Writers want readers to understand the information they share. Readers want to grasp that information. A writer’s goal is to ensure readers understand the information. Achieving that goal is possible. Here are a few suggestions toward accomplishing this goal, in no particular order.
- Identify and understand the target audience.
- Some topics may be shared assuming a certain level of expertise. When in doubt assume the reader knows nothing about the subject. Offer as much information as possible without insulting or degrading more knowledgeable readers.
- Focus on clarity.
- Keep thoughts separate. Write simply and logically.
- Use only one thought per sentence. Use only one sequence of thoughts per paragraph.
- Be precise, explicit. Avoid confusing the reader.
- Avoid the ambiguous word it.
- Be objective. Technical writing is about sharing information and not evangelizing.
- Be comfortable using an active voice and the present tense.
- Technical writing need not be dull because the subject is technical.

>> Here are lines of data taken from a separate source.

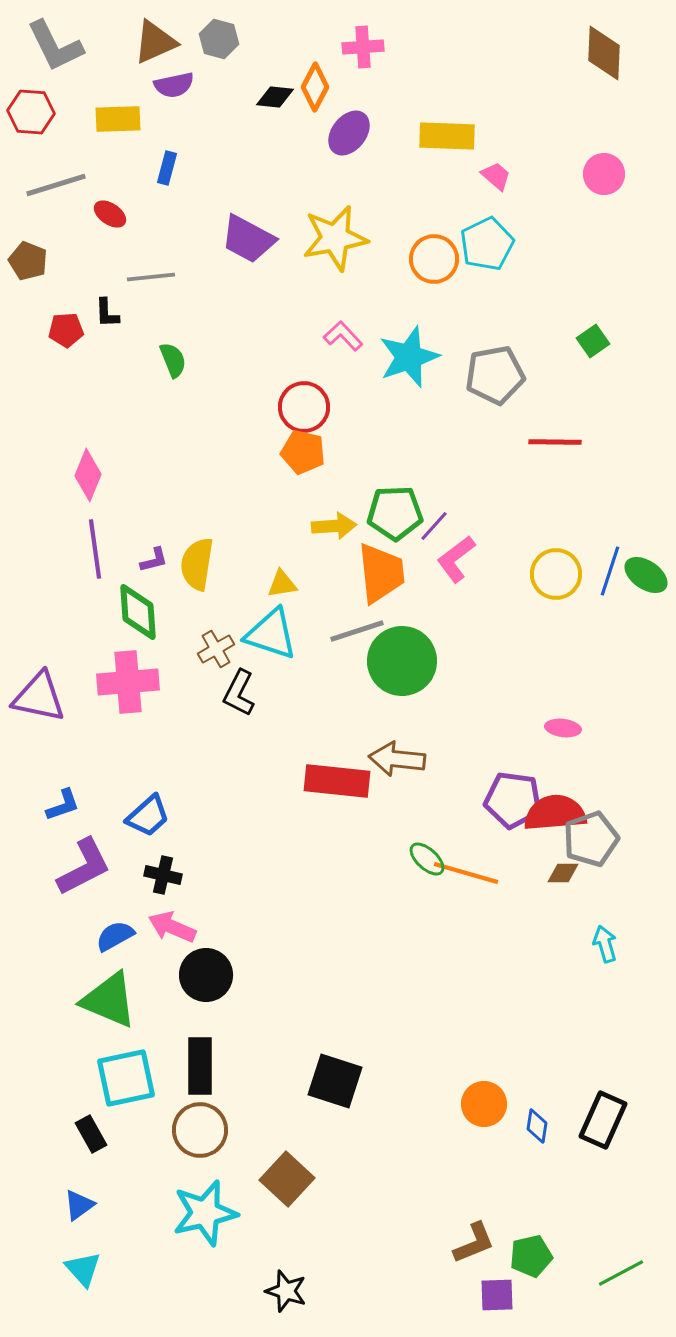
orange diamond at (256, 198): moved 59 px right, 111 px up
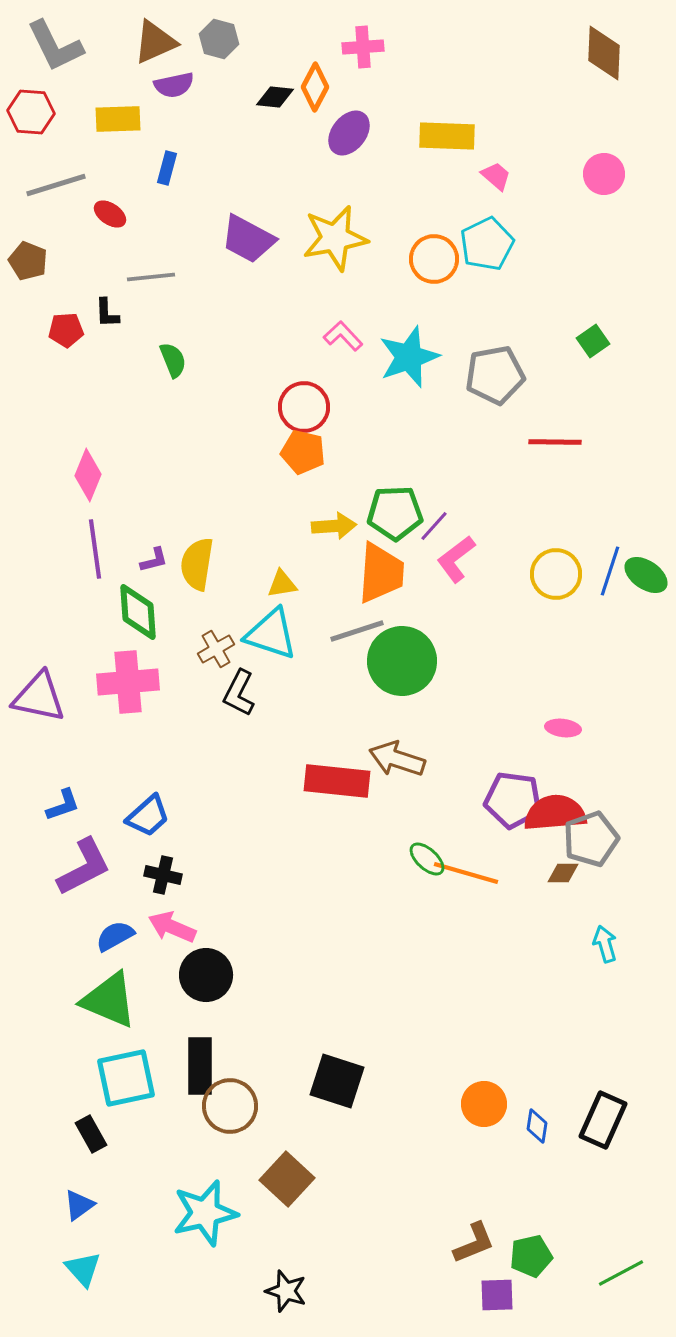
orange trapezoid at (381, 573): rotated 10 degrees clockwise
brown arrow at (397, 759): rotated 12 degrees clockwise
black square at (335, 1081): moved 2 px right
brown circle at (200, 1130): moved 30 px right, 24 px up
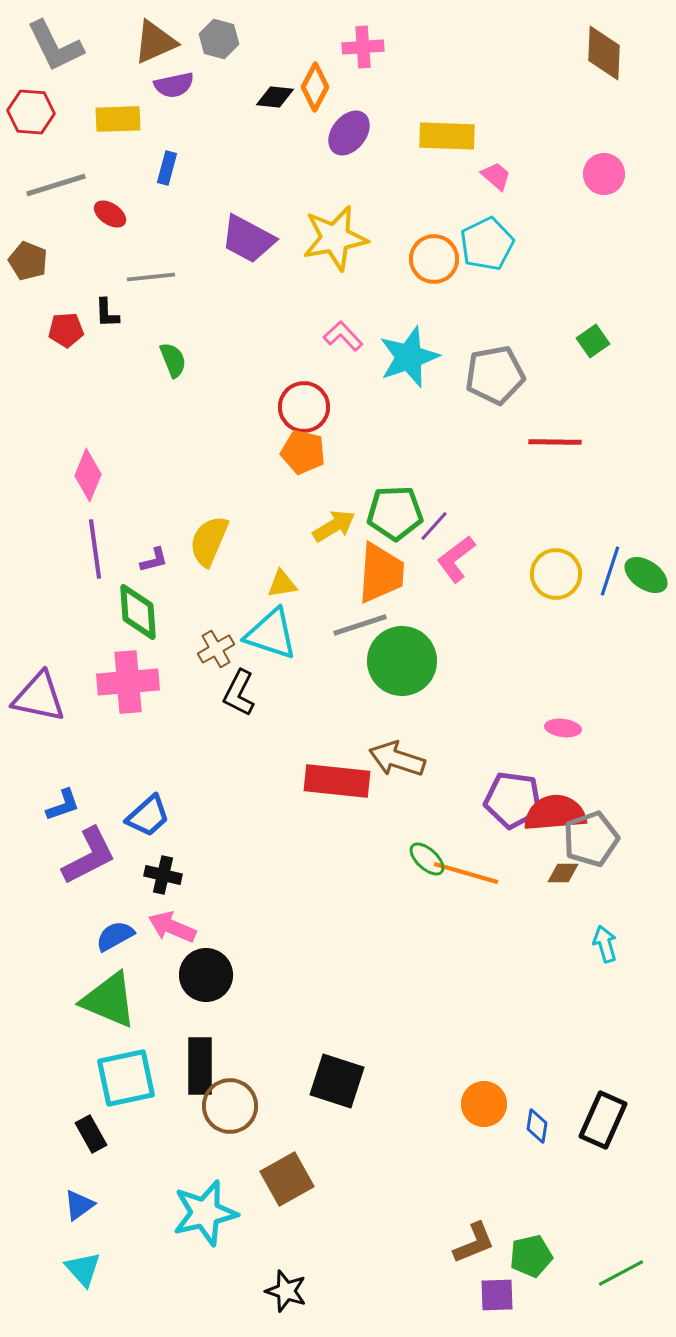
yellow arrow at (334, 526): rotated 27 degrees counterclockwise
yellow semicircle at (197, 564): moved 12 px right, 23 px up; rotated 14 degrees clockwise
gray line at (357, 631): moved 3 px right, 6 px up
purple L-shape at (84, 867): moved 5 px right, 11 px up
brown square at (287, 1179): rotated 18 degrees clockwise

Let the reader enjoy the material.
- Explain acronyms, abbreviations, and jargon.
- Avoid cluttering the page. White space is useful space — used to calm the reader’s eyes (and nerves).
- Write from the positive viewpoint, not the negative.
- Outlines and lists are useful — use them.
- Read out loud when stumped. Sometimes hearing the text helps clarify.
- Let proofreaders and editors do their jobs. The worst proofreader and editor is the author.
- Avoid wordiness. Impress readers by how well they understand the material, not by how much you know.
- Avoid pompous words.
- Rewrite, proofread. Rewrite, proofread. Rewrite, proofread.
- Writing is similar to other skills — practice, practice, practice!
Technical writing is the same as any other writing. The subject is technical, not the writing.
Remember the mission: to help people understand complex material.